_Data extract_
§

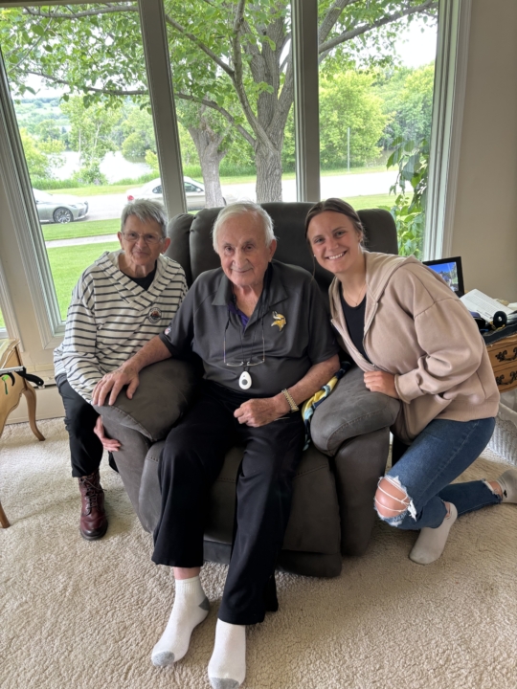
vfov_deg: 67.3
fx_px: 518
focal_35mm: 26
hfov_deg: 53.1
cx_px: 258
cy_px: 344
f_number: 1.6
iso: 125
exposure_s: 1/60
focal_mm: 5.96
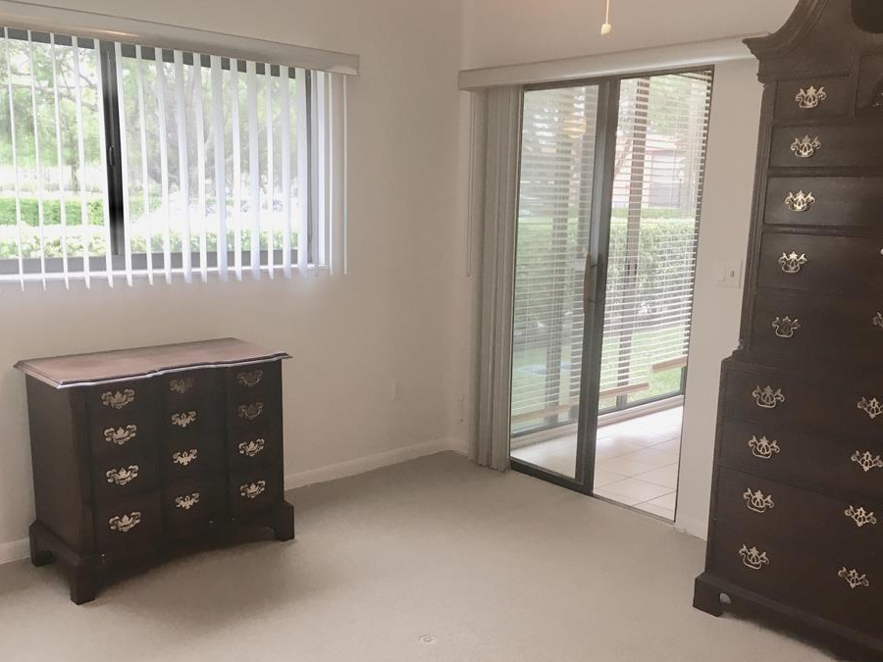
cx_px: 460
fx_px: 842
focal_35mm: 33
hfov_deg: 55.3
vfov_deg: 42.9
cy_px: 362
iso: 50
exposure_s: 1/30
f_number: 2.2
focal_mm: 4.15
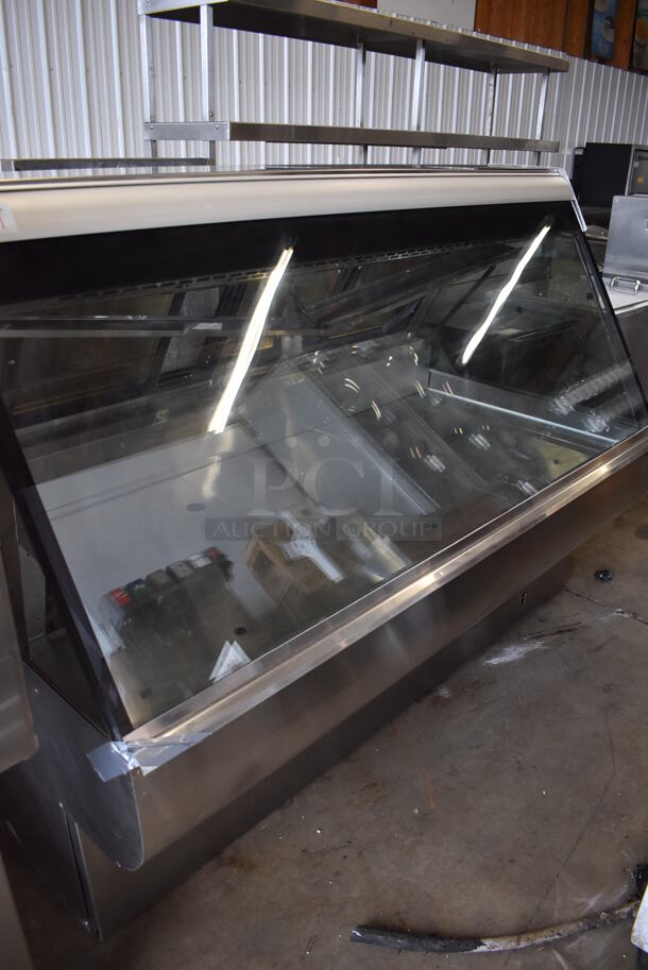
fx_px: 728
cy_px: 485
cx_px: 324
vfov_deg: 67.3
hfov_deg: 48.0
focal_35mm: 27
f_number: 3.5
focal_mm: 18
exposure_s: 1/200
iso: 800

§

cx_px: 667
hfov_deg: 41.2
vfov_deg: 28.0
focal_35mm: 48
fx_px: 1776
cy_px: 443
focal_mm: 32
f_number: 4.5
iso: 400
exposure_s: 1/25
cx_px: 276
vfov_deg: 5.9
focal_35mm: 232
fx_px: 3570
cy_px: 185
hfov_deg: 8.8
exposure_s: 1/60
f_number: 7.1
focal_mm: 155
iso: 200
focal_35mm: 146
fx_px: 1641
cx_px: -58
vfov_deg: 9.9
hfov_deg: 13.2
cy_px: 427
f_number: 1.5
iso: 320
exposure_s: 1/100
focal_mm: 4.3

§

Reproduce only the lines above, starting at the line with "focal_mm: 32" and ending at the line with "focal_mm: 4.3", exactly as written.

_Output_
focal_mm: 32
f_number: 4.5
iso: 400
exposure_s: 1/25
cx_px: 276
vfov_deg: 5.9
focal_35mm: 232
fx_px: 3570
cy_px: 185
hfov_deg: 8.8
exposure_s: 1/60
f_number: 7.1
focal_mm: 155
iso: 200
focal_35mm: 146
fx_px: 1641
cx_px: -58
vfov_deg: 9.9
hfov_deg: 13.2
cy_px: 427
f_number: 1.5
iso: 320
exposure_s: 1/100
focal_mm: 4.3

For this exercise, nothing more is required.